**THE RECORDS:**

* BEGIN *

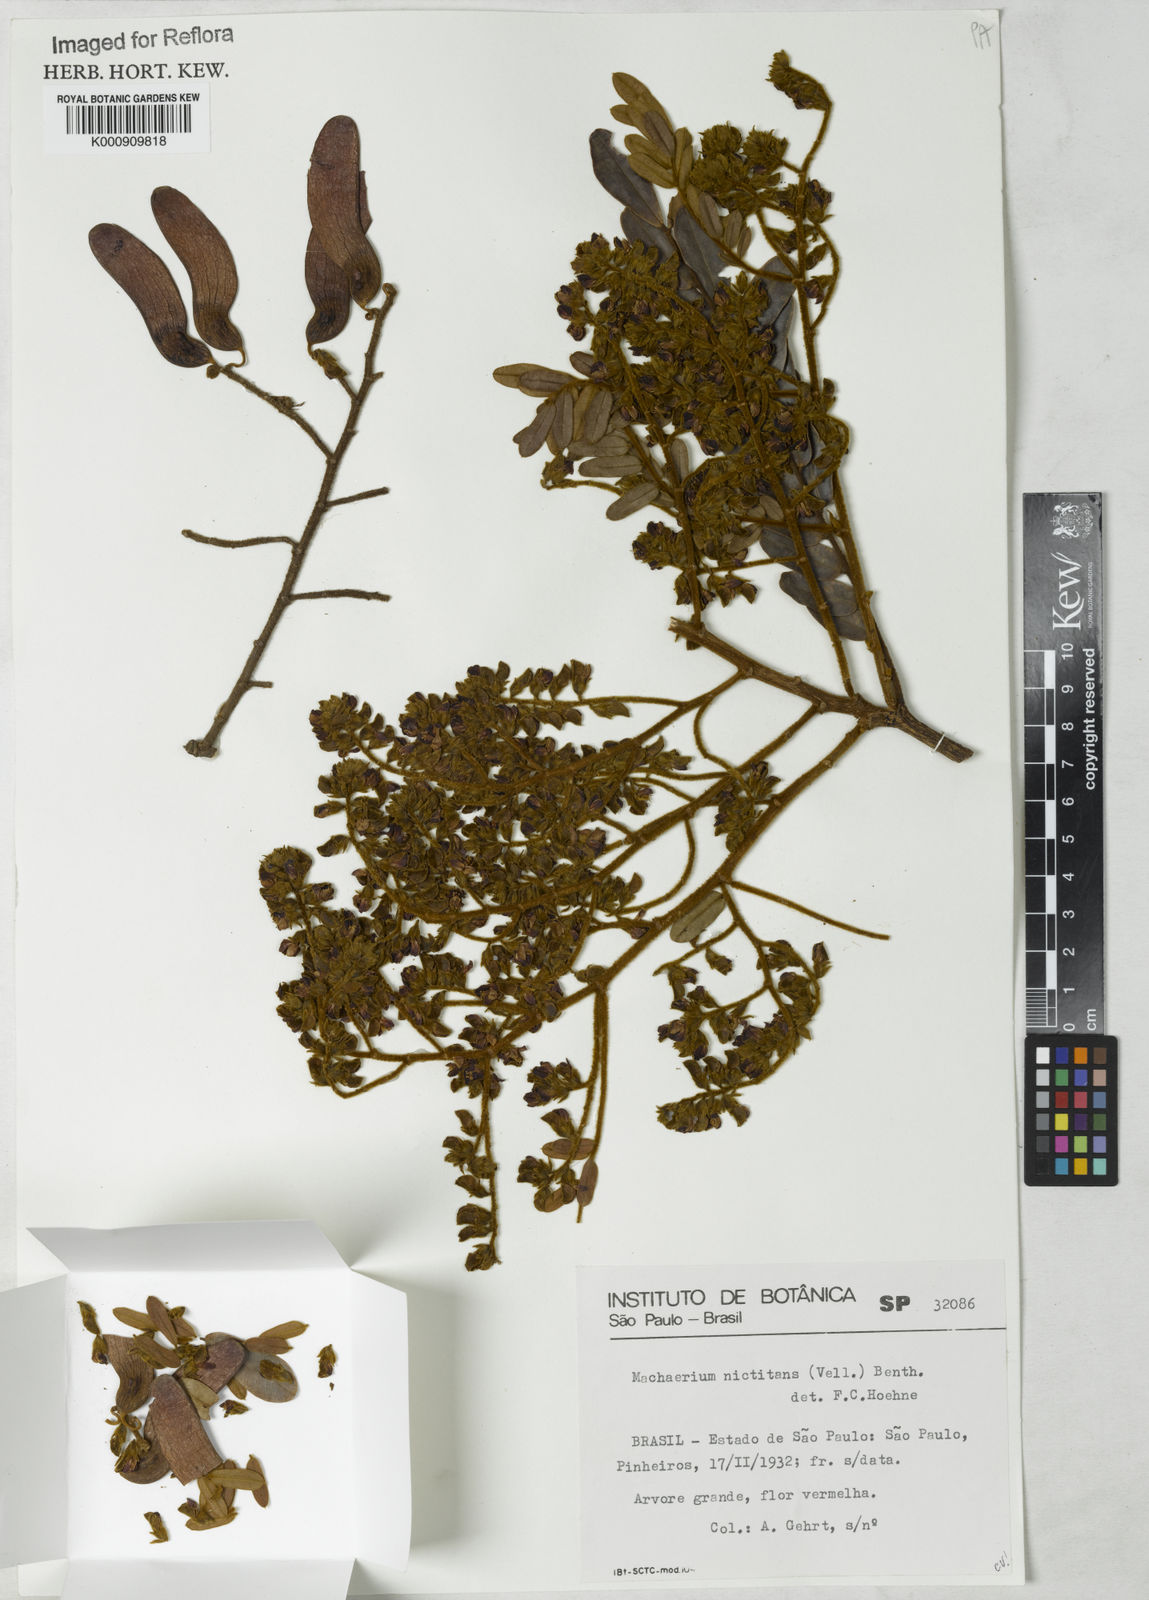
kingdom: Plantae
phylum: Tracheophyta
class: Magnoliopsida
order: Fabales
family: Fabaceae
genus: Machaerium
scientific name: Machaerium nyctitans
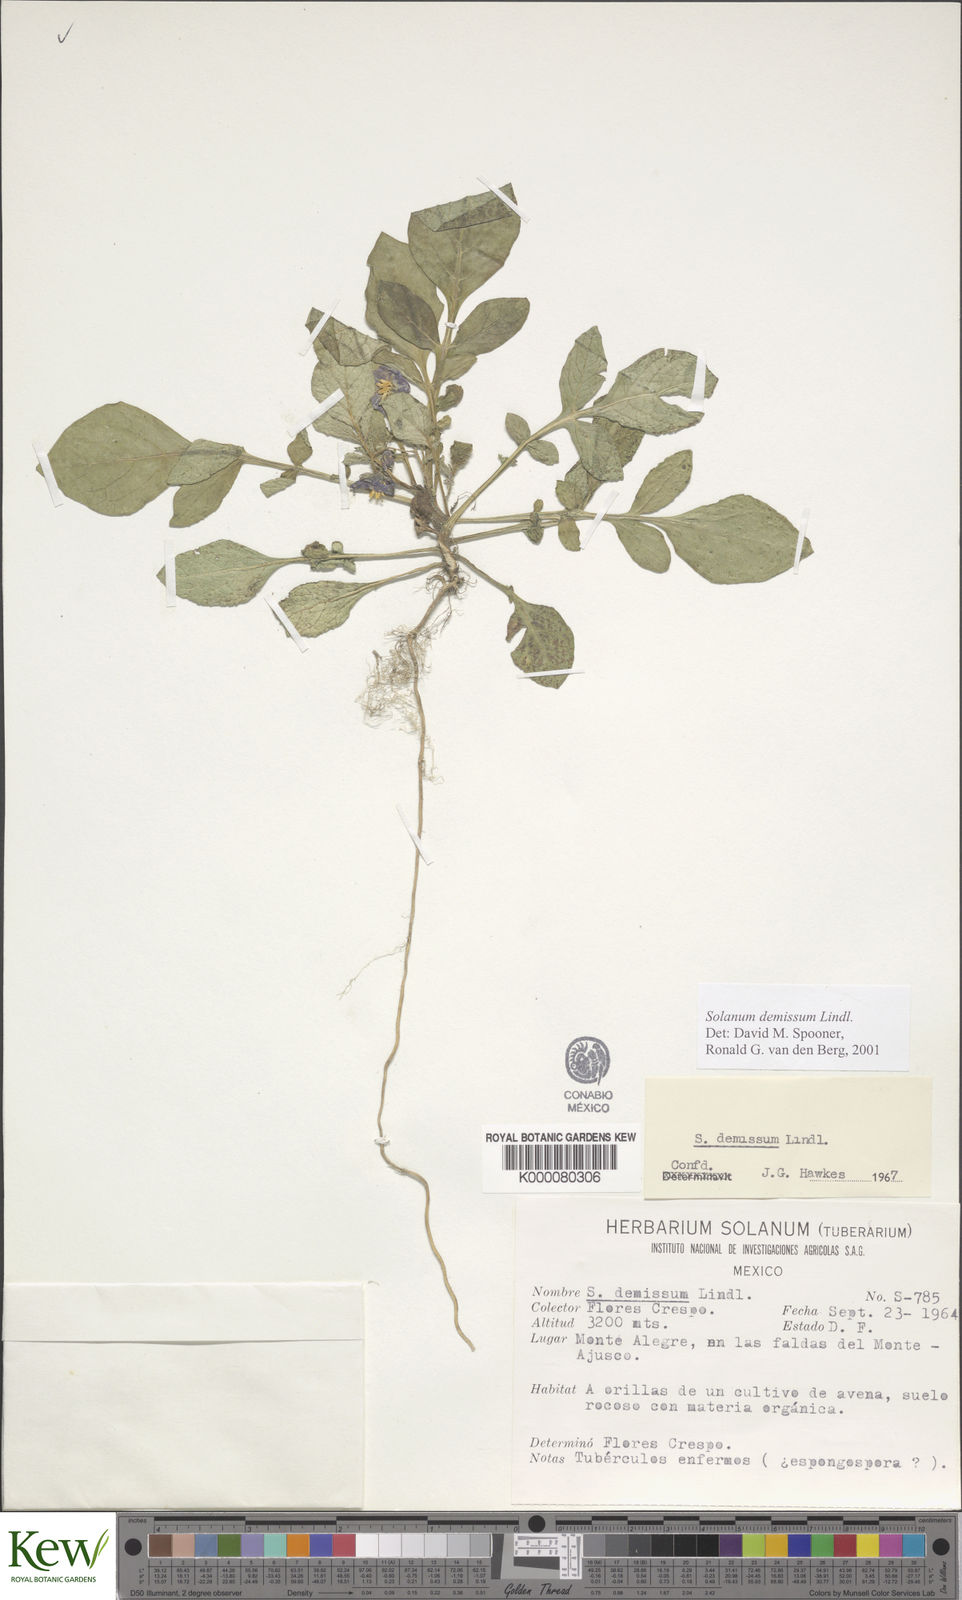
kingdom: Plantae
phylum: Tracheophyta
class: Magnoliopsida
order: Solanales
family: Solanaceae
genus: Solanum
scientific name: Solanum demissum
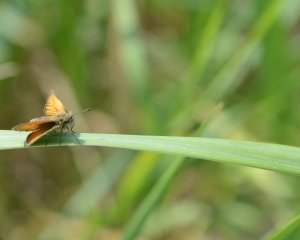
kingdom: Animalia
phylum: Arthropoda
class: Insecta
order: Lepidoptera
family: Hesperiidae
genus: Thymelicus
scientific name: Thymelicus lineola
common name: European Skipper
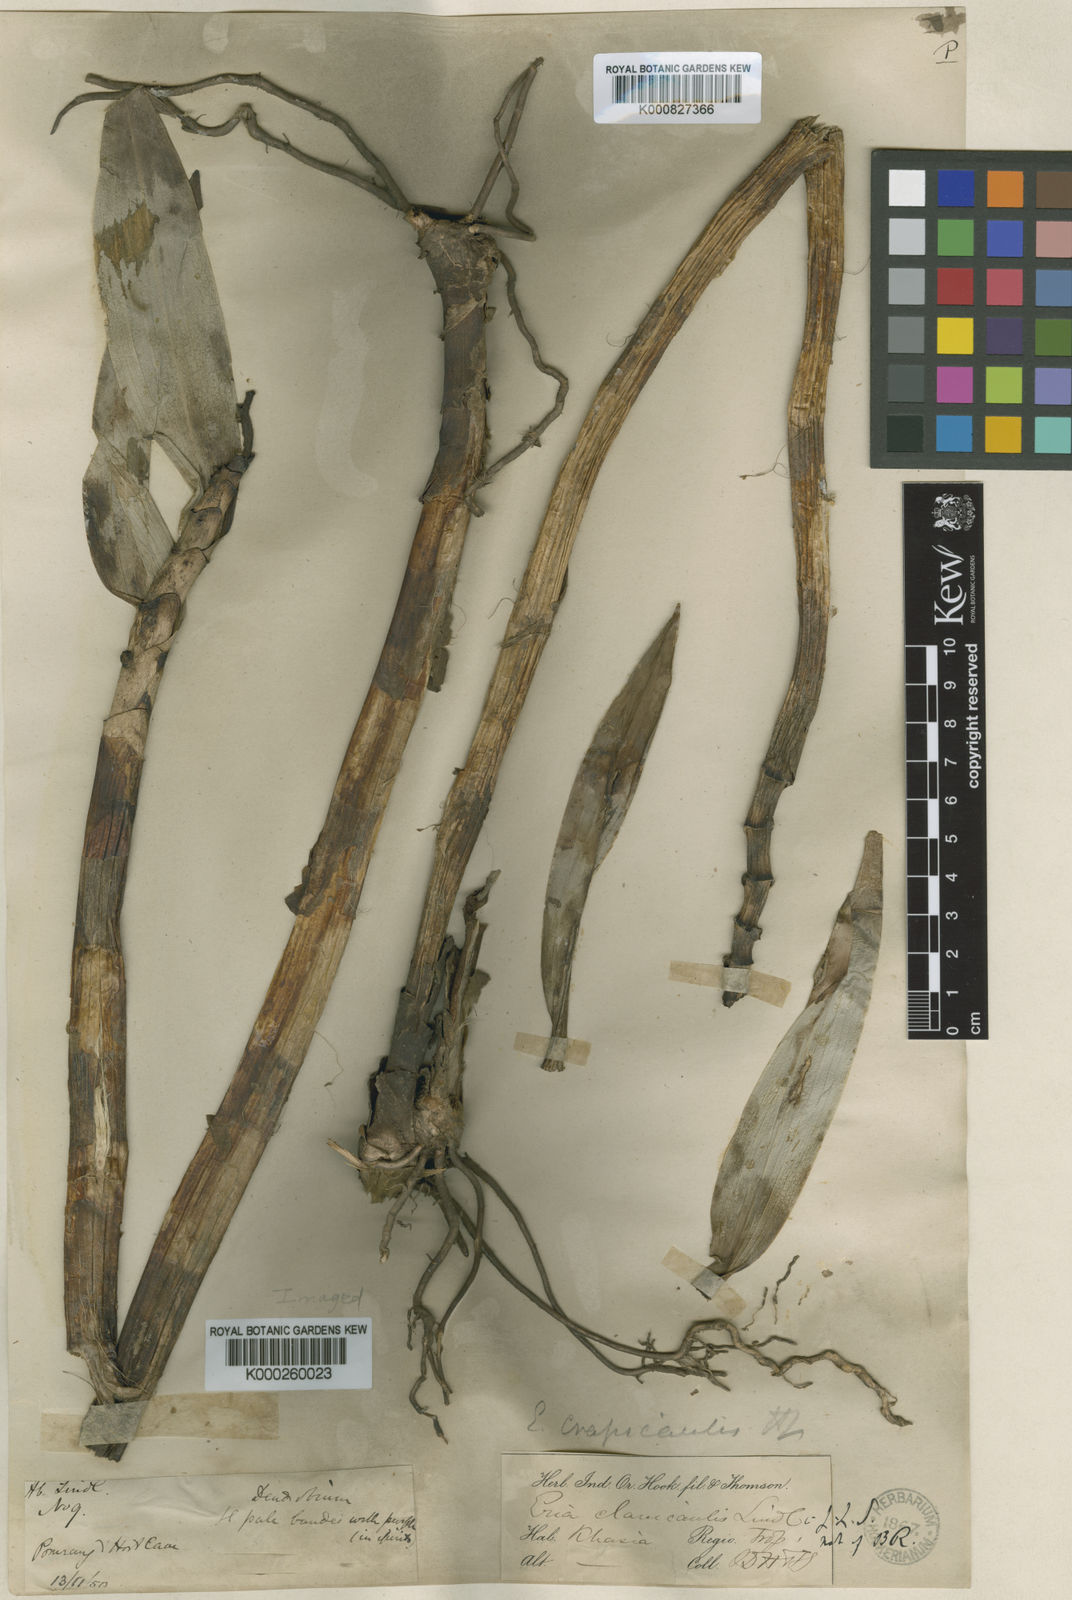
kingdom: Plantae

* END *

**YOUR OBJECTIVE:** Copy the records word for word, from the line containing "scientific name: Machaerium nyctitans" through the end of the records, both included, and leave out the pictures.

**SOLVED EXERCISE:**
scientific name: Machaerium nyctitans
kingdom: Plantae
phylum: Tracheophyta
class: Magnoliopsida
order: Solanales
family: Solanaceae
genus: Solanum
scientific name: Solanum demissum
kingdom: Animalia
phylum: Arthropoda
class: Insecta
order: Lepidoptera
family: Hesperiidae
genus: Thymelicus
scientific name: Thymelicus lineola
common name: European Skipper
kingdom: Plantae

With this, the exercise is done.